**Task item:** Look through the entries below and show every line containing the word "format".

########

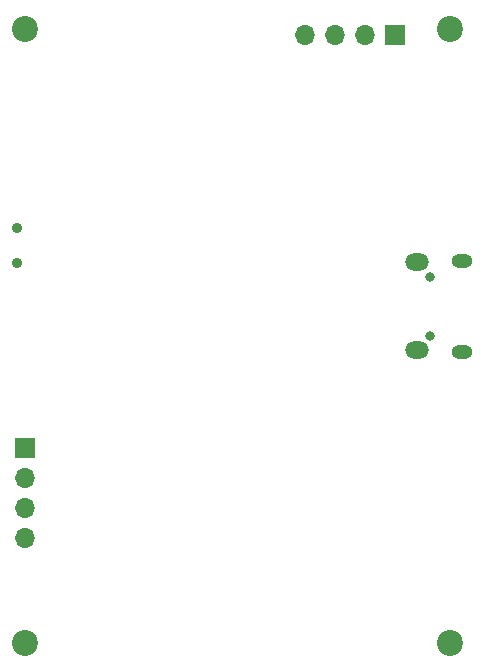
<source format=gbr>
%TF.GenerationSoftware,KiCad,Pcbnew,7.0.8*%
%TF.CreationDate,2023-11-06T16:26:03-06:00*%
%TF.ProjectId,KiCAD Design,4b694341-4420-4446-9573-69676e2e6b69,rev?*%
%TF.SameCoordinates,Original*%
%TF.FileFunction,Soldermask,Bot*%
%TF.FilePolarity,Negative*%
%FSLAX46Y46*%
G04 Gerber Fmt 4.6, Leading zero omitted, Abs format (unit mm)*
G04 Created by KiCad (PCBNEW 7.0.8) date 2023-11-06 16:26:03*
%MOMM*%
%LPD*%
G01*
G04 APERTURE LIST*
%ADD10R,1.700000X1.700000*%
%ADD11O,1.700000X1.700000*%
%ADD12C,2.200000*%
%ADD13C,0.900000*%
%ADD14O,0.800000X0.800000*%
%ADD15O,1.800000X1.150000*%
%ADD16O,2.000000X1.450000*%
G04 APERTURE END LIST*
D10*
%TO.C,J3*%
X146250000Y-107000000D03*
D11*
X146250000Y-109540000D03*
X146250000Y-112080000D03*
X146250000Y-114620000D03*
%TD*%
D12*
%TO.C,H1*%
X146250000Y-71500000D03*
%TD*%
D10*
%TO.C,J2*%
X177550000Y-72000000D03*
D11*
X175010000Y-72000000D03*
X172470000Y-72000000D03*
X169930000Y-72000000D03*
%TD*%
D13*
%TO.C,SW1*%
X145540000Y-88350000D03*
X145540000Y-91350000D03*
%TD*%
D12*
%TO.C,H3*%
X146250000Y-123500000D03*
%TD*%
%TO.C,H2*%
X182250000Y-71500000D03*
%TD*%
%TO.C,H4*%
X182250000Y-123500000D03*
%TD*%
D14*
%TO.C,J1*%
X180500000Y-97505000D03*
X180500000Y-92505000D03*
D15*
X183250000Y-98880000D03*
D16*
X179450000Y-98730000D03*
X179450000Y-91280000D03*
D15*
X183250000Y-91130000D03*
%TD*%
M02*

</source>
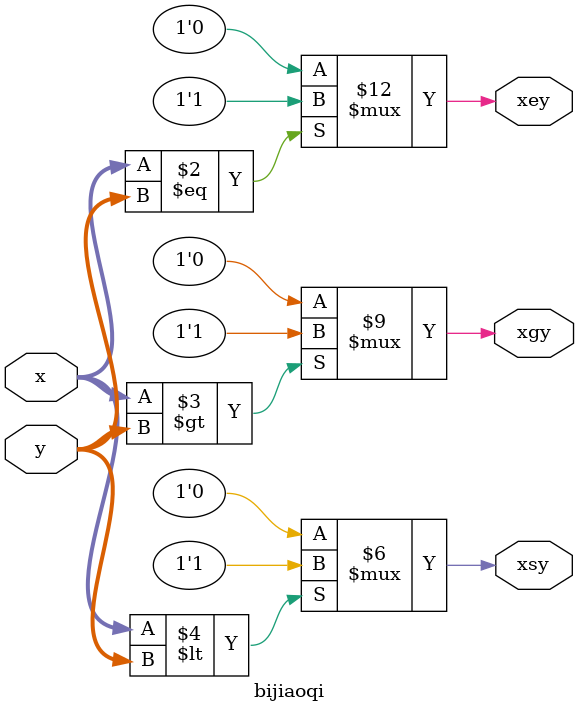
<source format=v>
`timescale 1ns / 1ps
module bijiaoqi(
x,y,xgy,xsy,xey
    );
input[3:0] x,y;
output xgy,xsy,xey;
reg xgy,xsy,xey;

always@(x or y)
    begin
	     if(x==y)
		      xey=1;
		  else xey=0;
		  
		  if(x>y)
		      xgy=1;
		  else xgy =0;
		  
		  if(x<y)
		      xsy =1;
		  else xsy = 0;
	 end
endmodule

</source>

########

**Exercise output:**
<source format=gbr>
G04 Gerber Fmt 4.6, Leading zero omitted, Abs format (unit mm)*
<source format=v>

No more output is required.